We investigated using standard spherical clustering techniques, while also developing a hyper-ellipsoidal correlation measure and an algorithm to employ it. The goal was to better identify the elongated clusters we saw forming in state-space. Unfortunately the Machine Learning Research Centre ceased activities before this new technique could be fully realised.

A Technical Report was written to record the research we performed, and is available under Publications.

Software

The software listed here is ©2001 Dylan Muir, except where indicated otherwise. Please feel free to re-use this code, but please acknowledge its origins.

tlearn reverse engineering excerpt

download excerpt
tlearn is a neural network simulator written by Jeff Elman and others. In the course of the Language Processing Group project, I reverse-engineered and modified tlearn to perform on-line clustering while training. This modification is called tlavq (for Adaptive Vector Quantisation).

The code contained in this excerpt from the LPG projectTechnical Report is copyright Jeff Elman and the authors of tlearn. Please see the tlearn software page for information on re-distribution.

dstat

download description
download code
dstat will extract the uni-gram and bi-gram statistics for a data set, based on a {name}.pattern file.

SymStrip

download description
download code
SymStrip takes a transcribed language corpus with the words tagged with their word type (vowel, noun, etc) and separates the tags and words into separate text files. SymStrip can mark superfluous tags and insert reset markers at sentence boundaries.

MakeFSA

download description
download code
MakeFSA constructs a Finite State Automaton (FSA) definition from the probed hidden unit activations from a recurrent Elman network simulated with tlearn. A cluster analysis program is required to extract the locations of the FSA's states within the hidden unit space. The resulting clusters are loaded into MakeFSA. Transition tables are generated for the hidden unit activation data, and used to construct a deterministic FSA.

pattern

download description
download code
pattern generates .pattern files from tlearn .teach and .data files. .pattern files are used in several other applications, such as dstat and MakeFSA.

vector

download description
download code
vector takes a data set of known tags and sentence boundaries, and writes the corresponding tlearn .teach and .data files. The output can be written in both localist and distributed representations, and the input and output lines can be either binary or normalised together.

tlbe

download description
download code
tlbe stands for tlearn bit error. It can extract the true error (not the averaged error generated by tlearn) for a distributed output and target.
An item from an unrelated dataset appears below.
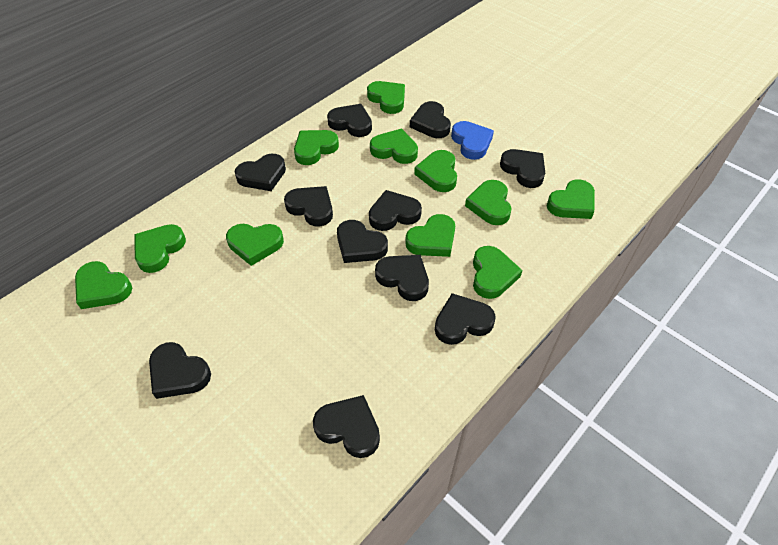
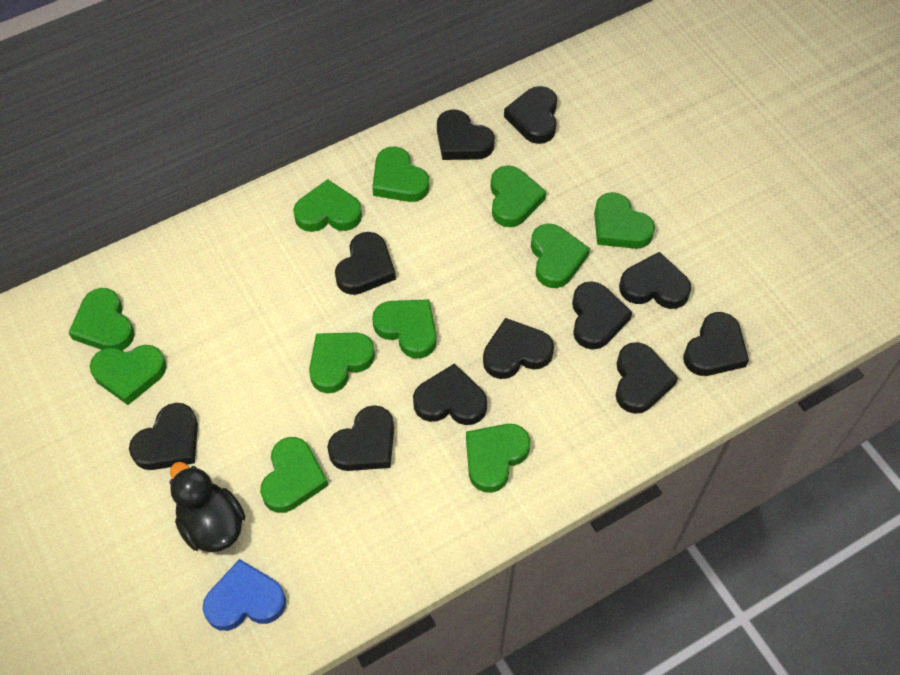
black duck: none = 0 -> [169,462,245,552] = 1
It will give the number of incorrect predictions over a tlearn run for a one-step-lookahead task.

sclust

download description
download code
sclust performs adaptive spherical cluster analysis on a data set. The data can be of any dimensionality. sclust uses a modified adaptive Forgy's algorithm, and is deterministic (i.e. the analysis only needs to be performed once, and will always return the best result for the algorithm used).

o2clust

download description
download code
o2clust performs cluster analysis on a set of data. Although the correlation-matrix cluster representation implemented in the corrmatrix module is complete, the algorithm does not work at present. The problem seems to lie with forming clusters that have too few points, and therefore are unnaturally biased along an arbitrary axis. When forming clusters by adding points (as opposed to splitting larger clusters into progressively smaller clusters) the clusters grow from a few points to encompass (hopefully) a natural cluster. However, when a cluster contains one or two points, the correlation matrix is either singular or very close, and the resulting "shape"; of the cluster is merely the axis through the two points. This severe skew persists until a greater number of points are used to form the matrix.

For more information, read the Technical Report.

tlavq

download description
download code
tlavq is an extended implementation of tlearn. tlavq performs learning on a user-defined neural network, much in the same way as tlearn, except that tlavq can also perform on-line cluster analysis of specified neurons, with the intention of using this analysis to either partially or wholly classify the specified neuron's activations into another set of nodes.

The purpose of this was to implement the online clustering architecture outlined in Das and Moser [1998], but tlavq retains tlearn's inherent flexibility. The network can be configured to any architecture possible in tlearn, and clustering can be turned off entirely. With this feature disabled, the program behaves identically to tlearn.

The source code also serves as an example to aid in the further extension of tlearn.